For Nishitani and Sawayanagi, development of Tokyo as a city that provides more opportunities to communicate and that is easier to navigate would have a lasting impact and serve as a long-term legacy for Olympics.
Abe’s policies have bolstered the national economy and left Tokyo well positioned economically for the Games, participants said. “We didn’t expect Abenomics’ impact to be as good as this,” said Fujimori. His company’s results last year returned to levels seen before the bankruptcy of Lehman Brothers in 2008. Similar stories are told across corporate Japan and have created the conditions required for broad acceptance of a 3 percent consumption tax hike scheduled to take effect in April.
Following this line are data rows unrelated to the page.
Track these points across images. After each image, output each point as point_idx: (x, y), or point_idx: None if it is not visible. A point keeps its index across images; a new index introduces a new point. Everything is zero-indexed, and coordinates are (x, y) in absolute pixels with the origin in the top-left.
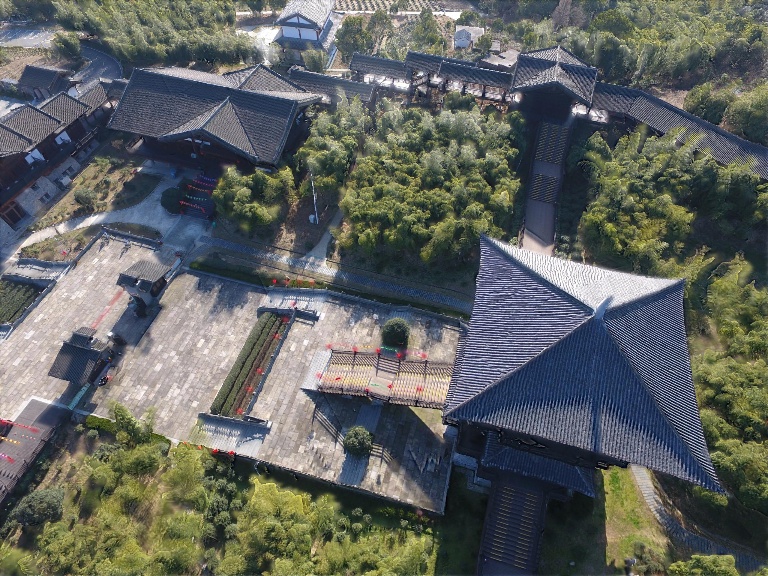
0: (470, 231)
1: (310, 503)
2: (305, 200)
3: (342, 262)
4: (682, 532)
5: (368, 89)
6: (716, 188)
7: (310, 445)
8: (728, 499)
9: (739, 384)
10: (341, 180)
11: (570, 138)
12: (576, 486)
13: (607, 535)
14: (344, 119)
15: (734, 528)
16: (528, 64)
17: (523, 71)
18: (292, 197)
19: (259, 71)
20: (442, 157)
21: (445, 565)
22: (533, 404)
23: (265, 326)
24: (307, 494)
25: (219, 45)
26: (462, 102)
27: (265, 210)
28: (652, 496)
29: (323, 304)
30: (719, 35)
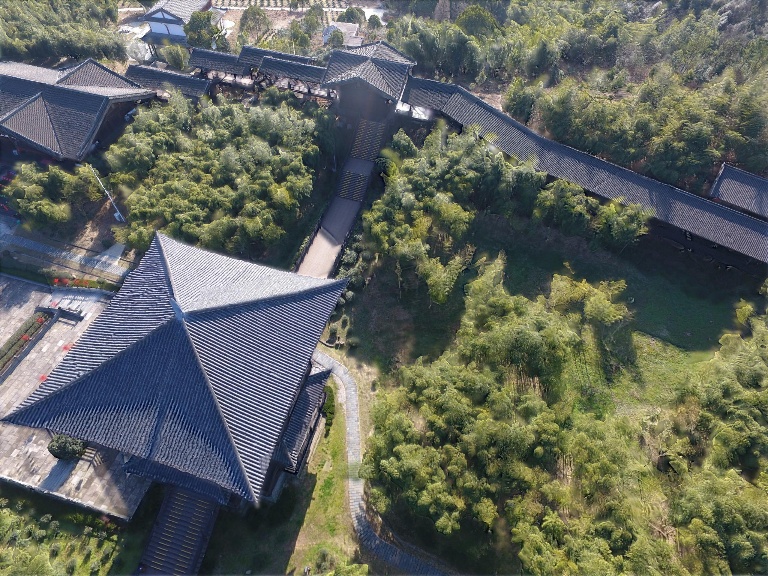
0: (243, 229)
1: (3, 509)
2: (121, 198)
3: (135, 261)
4: (374, 539)
5: (203, 85)
6: (499, 186)
7: (25, 449)
8: (387, 506)
9: (439, 387)
10: (144, 177)
11: (386, 135)
12: (211, 493)
13: (297, 542)
14: (162, 115)
15: (420, 536)
16: (341, 59)
17: (335, 67)
18: (95, 194)
19: (87, 66)
20: (236, 154)
21: (117, 573)
22: (99, 409)
23: (31, 326)
24: (3, 499)
25: (80, 40)
26: (281, 98)
27: (56, 208)
28: (358, 502)
29: (93, 304)
30: (573, 31)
That increase is being implemented by the government to try to reign in Japan’s debt, which stands at more than 200 percent of the country’s gross domestic product. Bringing the debt down before it reaches unsustainable levels is high on the government’s agenda, and the coming Olympics helped gain approval for the tax increase. “Before the Olympics is a good time for the consumption tax hike,” said Takahiro Uchida, head of investments in Japan at GE Capital Real Estate. He argued that the economic boost from the Games would offset any medium-term downturn created by the tax increase. Hiroyuki Katsuno, chief operating officer of Simplex Investments, agreed, adding, “Most Japanese are understanding of the need for a tax hike.”
So the real issue for Japan may be solving problems beyond the economy. But what can investors do to help Tokyo realize its vision for the Games? In the real estate market, there is plenty of room for investment in more modern infrastructure. John Zehner, global head of capital markets at LaSalle Investment, said his company is focusing on logistics. “The impact of Abenomics has improved the overall environment here, and our view has not changed that logistics is a very attractive investment strategy,” he said.
For those going down the more traditional real estate path, Nishitani has a request. “All these developed places in Tokyo are not connected to each other,” he said. “There are interesting spots, but nothing in between. Developers look to save costs on space. Too much focus is put on developing basements, but we need to develop open spaces. As we go higher, I hope we will provide more open spaces to the public.”
Japan has the ideas of how it can make the Tokyo Olympics work. Now comes the difficult part: implementing them.
Richard Smart is a Tokyo-based freelance journalist who writes on business, society, and the economy.